Tarifs des transports publics genevois : on va voter ("non")


Le 23 septembre dernier, le Grand Conseil genevois avait voté une hausse des tarifs des transports publics genevois, faisant assumer par les usagers huit millions supplémentaires par an pour développer une offre que la même majorité, la direction des TPG et le Conseil d'Etat avaient préalablement réduite par refus d'augmenter la subvention cantonale à la régie publique.  Bref, le "développement de l'offre" qui est supposé justifier la hausse est en grande partie un simple rattrapage de sa réduction punitive passée. Le PS et Ensemble à Gauche avaient présenté au parlement cantonal une proposition de compromis, consistant à alléger la charge pour les usagers (sans la supprimer, mais en la faisant passer de huit à trois millions de francs par an), en échange d'une augmentation de cinq millions de francs de la subvention cantonale. Même le MCG avait soutenu cette proposition... mais pas les Verts... Et dans quelques années, une nouvelle hausse des tarifs sera proposée, justifiée par la mise en service du CEVA, mais consistant toujours à faire payer par les usagers la mise de l'offre au niveau de besoins croissants. Pendant quoi, les partisans de ces hausses continueront sans doute à se gargariser de beaux discours sur le développement des transports publics et de la mobilité douce. En attendant, un référendum a été lancé contre la dernière hausse décidée par le parlement, il a abouti, avec plus de 10'000 signatures. On votera donc, sans doute en mai 2017, pour dire ce qu'on pense d'un refus de donner aux TPG les moyens de leur développement en le finançant par le budget cantonal (voire les budgets municipaux) plutôt qu'en taxant les usagers, tout en invitant celles et ceux qui n'en usent pas encore à user des transports publics pour se déplacer en zone urbaine et péri-urbaine... comme si une augmentation des tarifs des transports publics allait les y inciter...

● ● ● ● ●

**CONSIGNES**.
Redonnez le texte ci-dessus sur les tarifs des transports publics genevois dans son intégralité, sans y changer un seul mot. La liste qui vient ensuite provient d'une autre source.

**LES DONNÉES**.
● ● ● ● ●

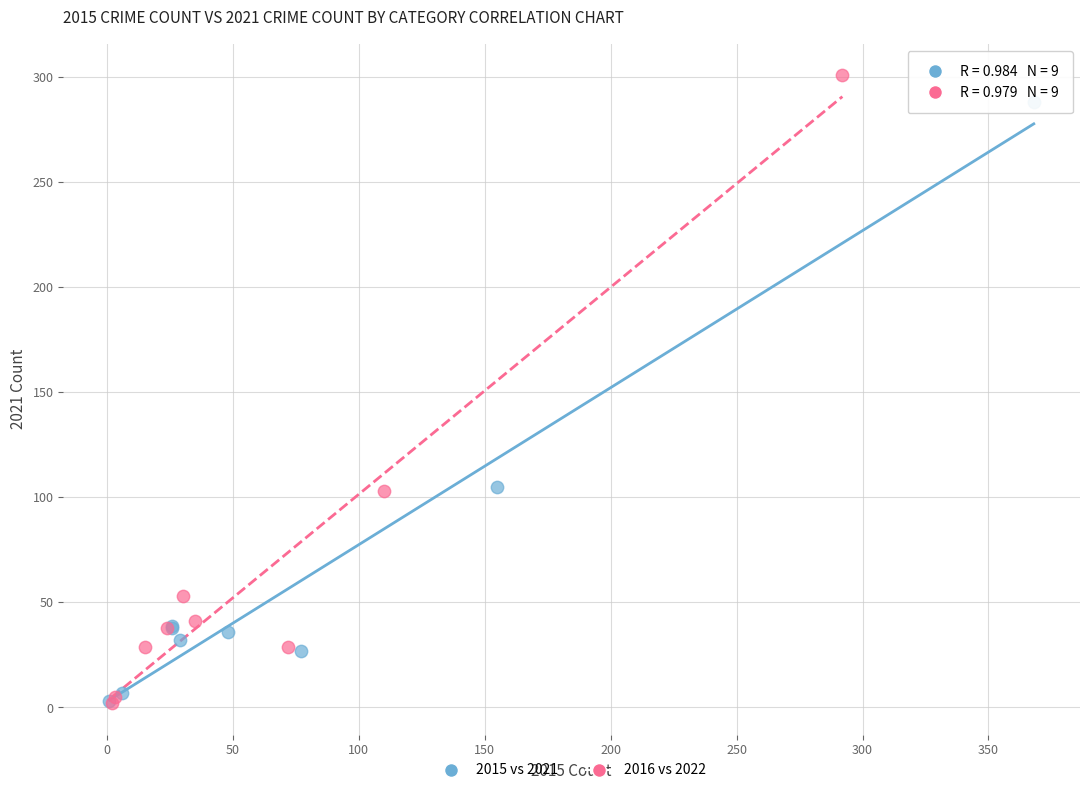

Which series has the widest spread of Y values?

2016 vs 2022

● ● ● ● ●

**CORRIGÉ**.
Tarifs des transports publics genevois : on va voter ("non")


Le 23 septembre dernier, le Grand Conseil genevois avait voté une hausse des tarifs des transports publics genevois, faisant assumer par les usagers huit millions supplémentaires par an pour développer une offre que la même majorité, la direction des TPG et le Conseil d'Etat avaient préalablement réduite par refus d'augmenter la subvention cantonale à la régie publique.  Bref, le "développement de l'offre" qui est supposé justifier la hausse est en grande partie un simple rattrapage de sa réduction punitive passée. Le PS et Ensemble à Gauche avaient présenté au parlement cantonal une proposition de compromis, consistant à alléger la charge pour les usagers (sans la supprimer, mais en la faisant passer de huit à trois millions de francs par an), en échange d'une augmentation de cinq millions de francs de la subvention cantonale. Même le MCG avait soutenu cette proposition... mais pas les Verts... Et dans quelques années, une nouvelle hausse des tarifs sera proposée, justifiée par la mise en service du CEVA, mais consistant toujours à faire payer par les usagers la mise de l'offre au niveau de besoins croissants. Pendant quoi, les partisans de ces hausses continueront sans doute à se gargariser de beaux discours sur le développement des transports publics et de la mobilité douce. En attendant, un référendum a été lancé contre la dernière hausse décidée par le parlement, il a abouti, avec plus de 10'000 signatures. On votera donc, sans doute en mai 2017, pour dire ce qu'on pense d'un refus de donner aux TPG les moyens de leur développement en le finançant par le budget cantonal (voire les budgets municipaux) plutôt qu'en taxant les usagers, tout en invitant celles et ceux qui n'en usent pas encore à user des transports publics pour se déplacer en zone urbaine et péri-urbaine... comme si une augmentation des tarifs des transports publics allait les y inciter...